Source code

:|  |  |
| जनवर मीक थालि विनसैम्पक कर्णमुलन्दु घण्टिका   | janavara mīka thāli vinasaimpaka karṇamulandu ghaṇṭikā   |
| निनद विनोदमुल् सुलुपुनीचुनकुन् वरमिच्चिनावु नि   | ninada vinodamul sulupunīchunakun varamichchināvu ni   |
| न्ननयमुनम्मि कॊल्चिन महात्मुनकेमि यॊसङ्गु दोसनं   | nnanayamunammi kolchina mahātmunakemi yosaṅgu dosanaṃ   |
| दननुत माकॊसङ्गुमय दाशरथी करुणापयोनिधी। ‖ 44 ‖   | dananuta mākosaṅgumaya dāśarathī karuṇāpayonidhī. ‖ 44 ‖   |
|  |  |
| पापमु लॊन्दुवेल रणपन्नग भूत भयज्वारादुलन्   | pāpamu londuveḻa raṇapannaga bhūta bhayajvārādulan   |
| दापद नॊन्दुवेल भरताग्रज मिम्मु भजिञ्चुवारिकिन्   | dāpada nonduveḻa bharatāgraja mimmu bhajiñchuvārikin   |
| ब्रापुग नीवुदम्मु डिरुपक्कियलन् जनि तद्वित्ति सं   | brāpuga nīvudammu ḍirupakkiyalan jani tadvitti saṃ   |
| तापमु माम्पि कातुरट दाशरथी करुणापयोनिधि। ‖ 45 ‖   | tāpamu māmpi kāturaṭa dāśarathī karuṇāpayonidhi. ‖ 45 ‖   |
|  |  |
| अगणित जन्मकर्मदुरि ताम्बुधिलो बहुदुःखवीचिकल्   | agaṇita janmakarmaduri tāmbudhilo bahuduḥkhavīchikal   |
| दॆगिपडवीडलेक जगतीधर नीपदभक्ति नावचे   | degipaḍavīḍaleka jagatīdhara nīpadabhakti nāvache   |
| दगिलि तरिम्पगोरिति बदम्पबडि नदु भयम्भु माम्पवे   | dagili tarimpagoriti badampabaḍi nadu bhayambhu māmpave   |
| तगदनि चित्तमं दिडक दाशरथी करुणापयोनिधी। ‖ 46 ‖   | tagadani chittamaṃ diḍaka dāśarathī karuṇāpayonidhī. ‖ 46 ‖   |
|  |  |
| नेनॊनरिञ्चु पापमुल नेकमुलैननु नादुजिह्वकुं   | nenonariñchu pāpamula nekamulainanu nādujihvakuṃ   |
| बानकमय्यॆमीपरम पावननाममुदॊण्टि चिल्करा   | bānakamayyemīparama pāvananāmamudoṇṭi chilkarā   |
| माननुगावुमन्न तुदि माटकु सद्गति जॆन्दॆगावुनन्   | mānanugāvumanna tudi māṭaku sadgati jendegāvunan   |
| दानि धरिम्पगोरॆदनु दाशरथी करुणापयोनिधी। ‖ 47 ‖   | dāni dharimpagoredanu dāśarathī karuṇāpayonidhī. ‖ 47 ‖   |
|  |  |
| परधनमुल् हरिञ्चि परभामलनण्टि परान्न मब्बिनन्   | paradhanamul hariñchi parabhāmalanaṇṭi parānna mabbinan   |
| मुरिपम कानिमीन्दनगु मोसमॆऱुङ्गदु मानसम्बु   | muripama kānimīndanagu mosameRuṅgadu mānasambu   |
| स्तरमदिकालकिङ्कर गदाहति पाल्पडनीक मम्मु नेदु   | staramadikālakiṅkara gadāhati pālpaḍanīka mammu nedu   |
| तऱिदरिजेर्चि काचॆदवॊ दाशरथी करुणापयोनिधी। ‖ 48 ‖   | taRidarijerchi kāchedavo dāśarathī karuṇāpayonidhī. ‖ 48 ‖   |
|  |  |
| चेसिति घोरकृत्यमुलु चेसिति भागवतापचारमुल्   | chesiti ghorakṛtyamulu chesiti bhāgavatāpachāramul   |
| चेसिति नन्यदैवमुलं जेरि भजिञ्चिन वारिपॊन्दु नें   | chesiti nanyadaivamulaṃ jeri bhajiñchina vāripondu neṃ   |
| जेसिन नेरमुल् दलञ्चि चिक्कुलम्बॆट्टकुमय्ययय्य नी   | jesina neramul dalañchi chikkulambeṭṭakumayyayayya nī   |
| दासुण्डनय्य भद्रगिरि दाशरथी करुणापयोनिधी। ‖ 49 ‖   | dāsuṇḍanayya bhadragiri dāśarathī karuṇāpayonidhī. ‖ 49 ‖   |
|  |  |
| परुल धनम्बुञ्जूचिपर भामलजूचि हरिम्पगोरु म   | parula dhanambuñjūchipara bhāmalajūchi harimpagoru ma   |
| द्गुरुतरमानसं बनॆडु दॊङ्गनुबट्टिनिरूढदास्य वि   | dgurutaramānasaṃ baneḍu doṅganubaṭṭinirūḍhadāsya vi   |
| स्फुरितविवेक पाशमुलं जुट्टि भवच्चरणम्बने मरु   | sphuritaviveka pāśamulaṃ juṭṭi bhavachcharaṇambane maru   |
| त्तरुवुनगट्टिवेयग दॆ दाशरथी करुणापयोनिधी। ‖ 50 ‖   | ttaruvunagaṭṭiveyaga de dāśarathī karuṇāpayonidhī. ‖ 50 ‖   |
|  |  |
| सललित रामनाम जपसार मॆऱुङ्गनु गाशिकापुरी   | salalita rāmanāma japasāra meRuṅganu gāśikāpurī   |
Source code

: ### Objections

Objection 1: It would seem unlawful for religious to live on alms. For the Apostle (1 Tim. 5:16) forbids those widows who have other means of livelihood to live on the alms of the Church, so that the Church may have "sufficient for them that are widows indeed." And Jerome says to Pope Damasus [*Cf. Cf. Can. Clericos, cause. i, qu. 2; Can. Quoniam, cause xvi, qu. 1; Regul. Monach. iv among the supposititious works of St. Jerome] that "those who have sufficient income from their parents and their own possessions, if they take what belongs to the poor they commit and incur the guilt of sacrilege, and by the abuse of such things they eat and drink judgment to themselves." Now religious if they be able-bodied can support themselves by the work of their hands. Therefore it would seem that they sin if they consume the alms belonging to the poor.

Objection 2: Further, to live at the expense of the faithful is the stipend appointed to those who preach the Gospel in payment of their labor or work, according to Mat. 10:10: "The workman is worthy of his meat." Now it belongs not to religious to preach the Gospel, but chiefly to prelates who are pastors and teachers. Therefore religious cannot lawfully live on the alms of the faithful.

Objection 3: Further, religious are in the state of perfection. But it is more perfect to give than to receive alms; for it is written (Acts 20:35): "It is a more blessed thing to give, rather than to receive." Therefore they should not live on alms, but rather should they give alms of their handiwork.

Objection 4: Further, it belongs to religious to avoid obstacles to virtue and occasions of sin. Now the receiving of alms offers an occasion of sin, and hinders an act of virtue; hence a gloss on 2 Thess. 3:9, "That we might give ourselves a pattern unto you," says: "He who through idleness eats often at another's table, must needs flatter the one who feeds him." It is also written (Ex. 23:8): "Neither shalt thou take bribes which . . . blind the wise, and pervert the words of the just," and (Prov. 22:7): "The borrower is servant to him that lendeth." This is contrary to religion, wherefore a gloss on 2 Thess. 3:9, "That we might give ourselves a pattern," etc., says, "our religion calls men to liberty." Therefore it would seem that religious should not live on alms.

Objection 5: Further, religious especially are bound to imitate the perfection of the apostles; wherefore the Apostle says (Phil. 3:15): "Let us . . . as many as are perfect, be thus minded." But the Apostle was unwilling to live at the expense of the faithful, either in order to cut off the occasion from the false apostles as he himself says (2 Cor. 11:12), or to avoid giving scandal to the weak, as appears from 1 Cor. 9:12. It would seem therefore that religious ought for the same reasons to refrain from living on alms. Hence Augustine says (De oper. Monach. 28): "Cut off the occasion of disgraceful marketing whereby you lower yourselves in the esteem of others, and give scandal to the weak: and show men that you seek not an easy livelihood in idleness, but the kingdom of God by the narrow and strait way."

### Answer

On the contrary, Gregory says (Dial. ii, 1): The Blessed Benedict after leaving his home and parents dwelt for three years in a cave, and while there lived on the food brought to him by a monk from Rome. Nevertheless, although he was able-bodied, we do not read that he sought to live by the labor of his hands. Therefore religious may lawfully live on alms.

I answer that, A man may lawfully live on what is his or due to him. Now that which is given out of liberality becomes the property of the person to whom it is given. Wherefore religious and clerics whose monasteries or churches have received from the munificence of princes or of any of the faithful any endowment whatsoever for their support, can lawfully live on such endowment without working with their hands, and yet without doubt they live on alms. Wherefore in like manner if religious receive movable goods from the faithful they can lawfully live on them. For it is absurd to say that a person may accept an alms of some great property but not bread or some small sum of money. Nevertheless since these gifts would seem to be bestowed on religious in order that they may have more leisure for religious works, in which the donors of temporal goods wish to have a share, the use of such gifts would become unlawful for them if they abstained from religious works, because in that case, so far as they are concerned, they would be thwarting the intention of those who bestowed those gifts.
----------------------------------------
Exercise details:
Return the lines of the material above exactly as they appear, starting with the line that contains "On the contrary, Gregory" and continuing through the end of the material, both ends included.

Response to this exercise:
On the contrary, Gregory says (Dial. ii, 1): The Blessed Benedict after leaving his home and parents dwelt for three years in a cave, and while there lived on the food brought to him by a monk from Rome. Nevertheless, although he was able-bodied, we do not read that he sought to live by the labor of his hands. Therefore religious may lawfully live on alms.

I answer that, A man may lawfully live on what is his or due to him. Now that which is given out of liberality becomes the property of the person to whom it is given. Wherefore religious and clerics whose monasteries or churches have received from the munificence of princes or of any of the faithful any endowment whatsoever for their support, can lawfully live on such endowment without working with their hands, and yet without doubt they live on alms. Wherefore in like manner if religious receive movable goods from the faithful they can lawfully live on them. For it is absurd to say that a person may accept an alms of some great property but not bread or some small sum of money. Nevertheless since these gifts would seem to be bestowed on religious in order that they may have more leisure for religious works, in which the donors of temporal goods wish to have a share, the use of such gifts would become unlawful for them if they abstained from religious works, because in that case, so far as they are concerned, they would be thwarting the intention of those who bestowed those gifts.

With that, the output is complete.